顕著な例としてはAir Jordan31はスリップしやすいと評価を出す方と良くグリップすると評価する方が入り混じったモデルと認識していますが、それぞれの評価を出す方の動きを見てみると荷重の仕方が大きく違うことが分かりました。

具体的にはエッジを強調して使用するタイプとしないタイプで評価が分かれていました。

ラバーの質やアウトソールパターンによってモデル固有のグリップ力は決まってきます。

しかし、荷重の掛け方(大きさ)によっても摩擦力が大きく変化してグリップ力にも影響があることが分かる良い例だったと個人的には思っています。

ここで引用したTweetの話を引っ張ってきますが、体重という点で子供と大人では大きく違うのは自明であり、荷重の仕方もソフトかつ速度も遅い。

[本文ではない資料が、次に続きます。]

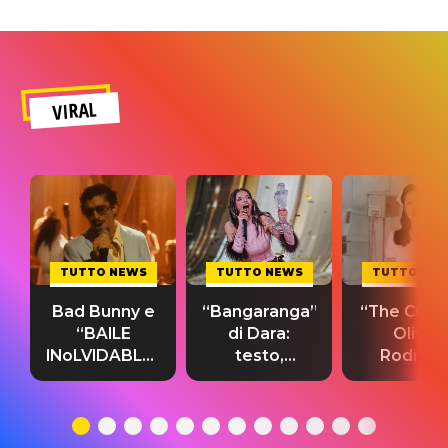
VIRAL
TUTTO NEWS
TUTTO NEWS
TUTTO NE
Bad Bunny e
“Bangaranga”
“The Cure”
“BAILE
di Dara:
Olivia
INoLVIDABLE”:
testo,
Rodrigo
testo,
traduzione e
testo,
traduzione e
significato
traduzion
significato
del singolo
significa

となると育成世代に求められるグリップ力は必然的に高くなり、成長に従って、スキルの成熟に従って低くなっていくことが自然な成長に合わせたバッシュ選びにも繋がります。

そのことを理解しないまま高いグリップ力を持ったバッシュに乗ることに慣れきった動きをしたままにしてしまうと高いパフォーマンスを発揮する動きが難しくなります。

成長に合わせるという点でバッシュのグリップ力がプレイヤーとしての進歩にも影響与える要因であると、個人的には考えています。

また、忘れてはいけないのが摩擦力というのは摩擦する物体同士の間で発生する力なので、床側の影響も大きく受けます。

どのような床の状態がグリップしやすいかは経験的に理解していると思いますが、床の状態の違いもレビュアーが言っているグリップ力と情報の齟齬が生まれる原因になるというわけです。

これらの齟齬を少しでも埋めるため、個人の着用感によらないグリップ性能の評価として私のバッシュレビューではアウトソールのラバーの質をグリップ力の性能に影響のある硬度・粘度・粘着性の要素からレビューしています。

それぞれの要素がどのようにグリップ力に影響があるかはYouTubeで解説していますので参照いただければと思います。

この要素以外にもアウトソールパターンの影響やミッドソールの剛性の影響もあるのでバッシュのグリップ力を判断するのは実は難しい事であり他の方に感覚を共有するのも同様に難しいということを理解いただければと思います。